What we can do then is inject very nasty oncogenes, KRAS, all those kinds of things, if we at the same time manage the bioelectrics. So not kill the cells with chemotherapy, not fix the genetic defect, but simply force the correct electrical state where they stay connected to the rest of the network.
This is what you get. This is the same embryo. Here's the Onca protein. It's blazingly expressed. In fact, it's all over the place, but this is where it got injected. There's no tumor. The reason there's no tumor is because even though the hardware here is broken, the actual functionality is not driven by the hardware state. It's driven by the bioelectric software dynamics that operate in the tissue. As long as the cells are forced to be connected and to have the right state, they are not going to defect and go off and do their own thing.
This is our now strategy. We're doing this in human cancer spheroids and mouse glioblastoma and so on.
Slide 3/4 · 06m:25s

And the final thing I want to show you is, again, to hammer this theme of being able to fix some of these things at the physiological level.
This is the brain of a tadpole. You see forebrain, midbrain, hindbrain. This is a tadpole that's been injected with a dominant mutation of a gene called Notch, a very important neurogenesis gene. The forebrain is gone. The midbrain and hindbrain are just a bubble. These animals are profoundly defective. They have no behavior.
We created a computational model that allowed us to ask the following question. If the bioelectrics are wrong here, what would we have to do? What channels would we have to open and close to get the bioelectric pattern that tells the brain what size and shape should be? How would we fix the bioelectric pattern? The model made a prediction about a very specific ion channel, and when we open that channel using already human-approved drugs, they happen to be antiepileptics. What you get is a complete repair. The brain is normal, the gene expression is normal. Their IQs are normal. They go back to the same learning rates as wild types. We can, at least for some genetic defects. This animal still has this dominant Notch mutation, and it doesn't matter; the outcome is normal.
We can use these kinds of systems again as predictive platforms to say what is the bioelectrical state that will get you what you want.
This is the final thing I'll show you: our limb regeneration program, where adult animals here do not regenerate their legs. We have a stimulus, a wearable bioreactor that delivers specific kinds of electroceuticals, which are ion channel drugs.
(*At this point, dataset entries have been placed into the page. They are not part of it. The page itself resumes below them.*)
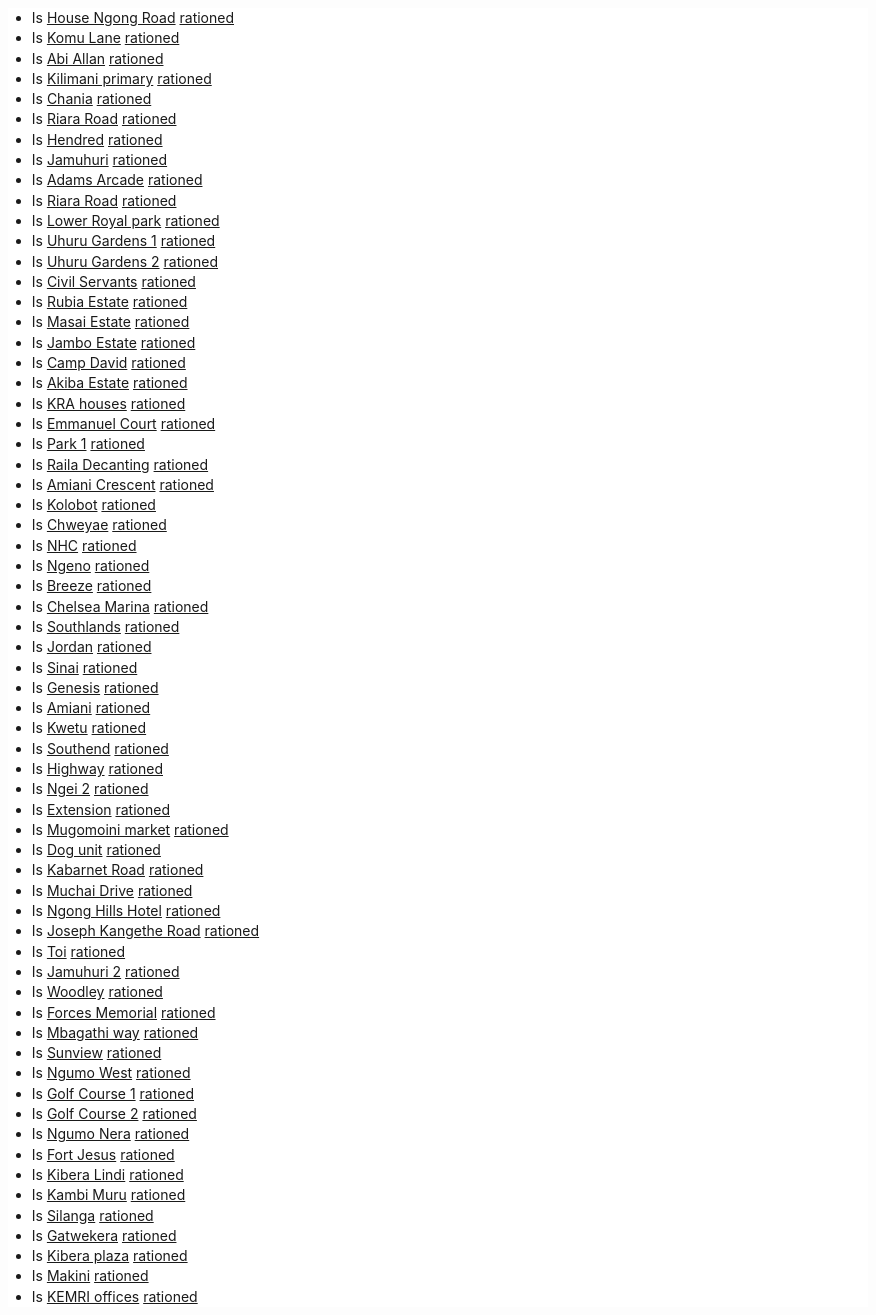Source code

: - Is [House Ngong Road](Zone) [rationed](object_type:rationing)
- Is [Komu Lane](Zone) [rationed](object_type:rationing)
- Is [Abi Allan](Zone) [rationed](object_type:rationing)
- Is [Kilimani primary](Zone) [rationed](object_type:rationing)
- Is [Chania](Zone) [rationed](object_type:rationing)
- Is [Riara Road](Zone) [rationed](object_type:rationing)
- Is [Hendred](Zone) [rationed](object_type:rationing)
- Is [Jamuhuri](Zone) [rationed](object_type:rationing)
- Is [Adams Arcade](Zone) [rationed](object_type:rationing)
- Is [Riara Road](Zone) [rationed](object_type:rationing)
- Is [Lower Royal park](Zone) [rationed](object_type:rationing)
- Is [Uhuru Gardens 1](Zone) [rationed](object_type:rationing)
- Is [Uhuru Gardens 2](Zone) [rationed](object_type:rationing)
- Is [Civil Servants](Zone) [rationed](object_type:rationing)
- Is [Rubia Estate](Zone) [rationed](object_type:rationing)
- Is [Masai Estate](Zone) [rationed](object_type:rationing)
- Is [Jambo Estate](Zone) [rationed](object_type:rationing)
- Is [Camp David](Zone) [rationed](object_type:rationing)
- Is [Akiba Estate](Zone) [rationed](object_type:rationing)
- Is [KRA houses](Zone) [rationed](object_type:rationing)
- Is [Emmanuel Court](Zone) [rationed](object_type:rationing)
- Is [Park 1](Zone) [rationed](object_type:rationing)
- Is [Raila Decanting](Zone) [rationed](object_type:rationing)
- Is [Amiani Crescent](Zone) [rationed](object_type:rationing)
- Is [Kolobot](Zone) [rationed](object_type:rationing)
- Is [Chweyae](Zone) [rationed](object_type:rationing)
- Is [NHC](Zone) [rationed](object_type:rationing)
- Is [Ngeno](Zone) [rationed](object_type:rationing)
- Is [Breeze](Zone) [rationed](object_type:rationing)
- Is [Chelsea Marina](Zone) [rationed](object_type:rationing)
- Is [Southlands](Zone) [rationed](object_type:rationing)
- Is [Jordan](Zone) [rationed](object_type:rationing)
- Is [Sinai](Zone) [rationed](object_type:rationing)
- Is [Genesis](Zone) [rationed](object_type:rationing)
- Is [Amiani](Zone) [rationed](object_type:rationing)
- Is [Kwetu](Zone) [rationed](object_type:rationing)
- Is [Southend](Zone) [rationed](object_type:rationing)
- Is [Highway](Zone) [rationed](object_type:rationing)
- Is [Ngei 2](Zone) [rationed](object_type:rationing)
- Is [Extension](Zone) [rationed](object_type:rationing)
- Is [Mugomoini market](Zone) [rationed](object_type:rationing)
- Is [Dog unit](Zone) [rationed](object_type:rationing)
- Is [Kabarnet Road](Zone) [rationed](object_type:rationing)
- Is [Muchai Drive](Zone) [rationed](object_type:rationing)
- Is [Ngong Hills Hotel](Zone) [rationed](object_type:rationing)
- Is [Joseph Kangethe Road](Zone) [rationed](object_type:rationing)
- Is [Toi](Zone) [rationed](object_type:rationing)
- Is [Jamuhuri 2](Zone) [rationed](object_type:rationing)
- Is [Woodley](Zone) [rationed](object_type:rationing)
- Is [Forces Memorial](Zone) [rationed](object_type:rationing)
- Is [Mbagathi way](Zone) [rationed](object_type:rationing)
- Is [Sunview](Zone) [rationed](object_type:rationing)
- Is [Ngumo West](Zone) [rationed](object_type:rationing)
- Is [Golf Course 1](Zone) [rationed](object_type:rationing)
- Is [Golf Course 2](Zone) [rationed](object_type:rationing)
- Is [Ngumo Nera](Zone) [rationed](object_type:rationing)
- Is [Fort Jesus](Zone) [rationed](object_type:rationing)
- Is [Kibera Lindi](Zone) [rationed](object_type:rationing)
- Is [Kambi Muru](Zone) [rationed](object_type:rationing)
- Is [Silanga](Zone) [rationed](object_type:rationing)
- Is [Gatwekera](Zone) [rationed](object_type:rationing)
- Is [Kibera plaza](Zone) [rationed](object_type:rationing)
- Is [Makini](Zone) [rationed](object_type:rationing)
- Is [KEMRI offices](Zone) [rationed](object_type:rationing)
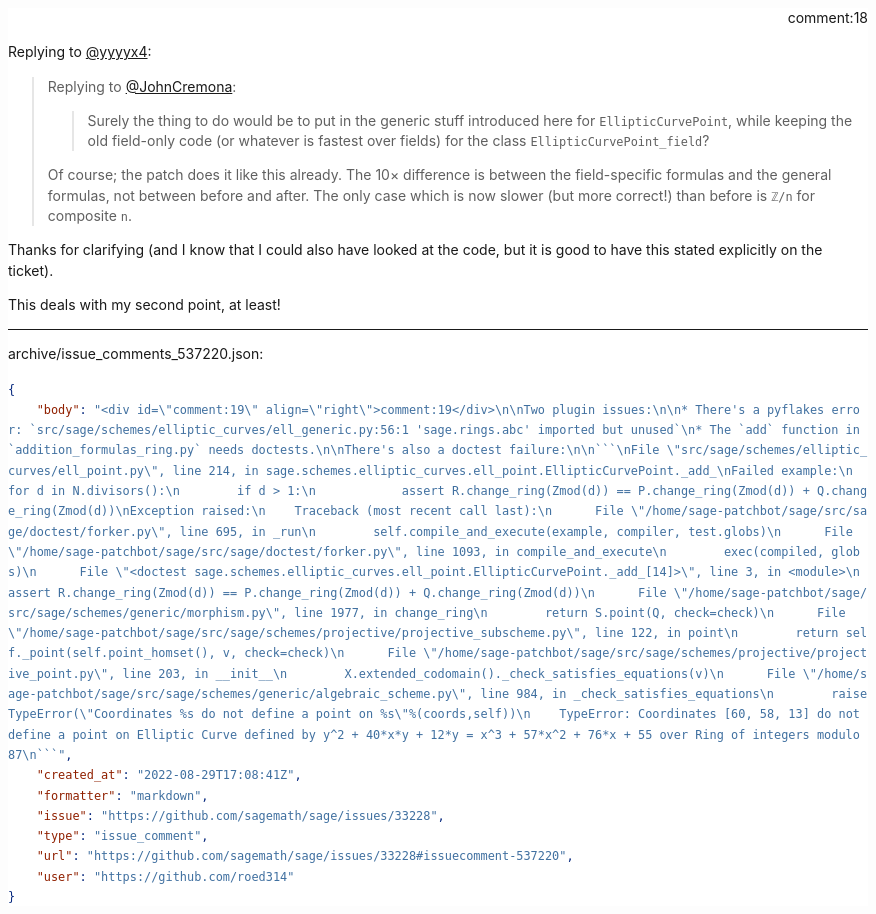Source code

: <div id="comment:18" align="right">comment:18</div>

Replying to [@yyyyx4](#comment%3A17):
> Replying to [@JohnCremona](#comment%3A16):
> > Surely the thing to do would be to put in the generic stuff introduced here for `EllipticCurvePoint`, while keeping the old field-only code (or whatever is fastest over fields) for the class `EllipticCurvePoint_field`?
> 
> 
> Of course; the patch does it like this already. The 10× difference is between the field-specific formulas and the general formulas, not between before and after. The only case which is now slower (but more correct!) than before is `ℤ/n` for composite `n`.

Thanks for clarifying (and I know that I could also have looked at the code, but it is good to have this stated explicitly on the ticket).

This deals with my second point, at least!



---

archive/issue_comments_537220.json:
```json
{
    "body": "<div id=\"comment:19\" align=\"right\">comment:19</div>\n\nTwo plugin issues:\n\n* There's a pyflakes error: `src/sage/schemes/elliptic_curves/ell_generic.py:56:1 'sage.rings.abc' imported but unused`\n* The `add` function in `addition_formulas_ring.py` needs doctests.\n\nThere's also a doctest failure:\n\n```\nFile \"src/sage/schemes/elliptic_curves/ell_point.py\", line 214, in sage.schemes.elliptic_curves.ell_point.EllipticCurvePoint._add_\nFailed example:\n    for d in N.divisors():\n        if d > 1:\n            assert R.change_ring(Zmod(d)) == P.change_ring(Zmod(d)) + Q.change_ring(Zmod(d))\nException raised:\n    Traceback (most recent call last):\n      File \"/home/sage-patchbot/sage/src/sage/doctest/forker.py\", line 695, in _run\n        self.compile_and_execute(example, compiler, test.globs)\n      File \"/home/sage-patchbot/sage/src/sage/doctest/forker.py\", line 1093, in compile_and_execute\n        exec(compiled, globs)\n      File \"<doctest sage.schemes.elliptic_curves.ell_point.EllipticCurvePoint._add_[14]>\", line 3, in <module>\n        assert R.change_ring(Zmod(d)) == P.change_ring(Zmod(d)) + Q.change_ring(Zmod(d))\n      File \"/home/sage-patchbot/sage/src/sage/schemes/generic/morphism.py\", line 1977, in change_ring\n        return S.point(Q, check=check)\n      File \"/home/sage-patchbot/sage/src/sage/schemes/projective/projective_subscheme.py\", line 122, in point\n        return self._point(self.point_homset(), v, check=check)\n      File \"/home/sage-patchbot/sage/src/sage/schemes/projective/projective_point.py\", line 203, in __init__\n        X.extended_codomain()._check_satisfies_equations(v)\n      File \"/home/sage-patchbot/sage/src/sage/schemes/generic/algebraic_scheme.py\", line 984, in _check_satisfies_equations\n        raise TypeError(\"Coordinates %s do not define a point on %s\"%(coords,self))\n    TypeError: Coordinates [60, 58, 13] do not define a point on Elliptic Curve defined by y^2 + 40*x*y + 12*y = x^3 + 57*x^2 + 76*x + 55 over Ring of integers modulo 87\n```",
    "created_at": "2022-08-29T17:08:41Z",
    "formatter": "markdown",
    "issue": "https://github.com/sagemath/sage/issues/33228",
    "type": "issue_comment",
    "url": "https://github.com/sagemath/sage/issues/33228#issuecomment-537220",
    "user": "https://github.com/roed314"
}
```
There is a massive toolkit available of already human-approved ion channel drugs. Within 45 days you've already got some toes and a toenail. This process then runs for a year and a half of leg regeneration, during which time we don't touch it at all. This is not about micromanaging. This is not about stem cells or scaffolds.
On the first day, in the first 24 hours, we have to communicate to the cells: go down the leg-building path, not the scarring path. Then we take our hands off the wheel. That's the last thing.
Slide 4/4 · 08m:33s

The point here is to develop tools. Now we're using some AI tools to learn to communicate novel goals to the system, to get the system to take on those goal states and to reduce error between the current state and the goal state. That's our approach.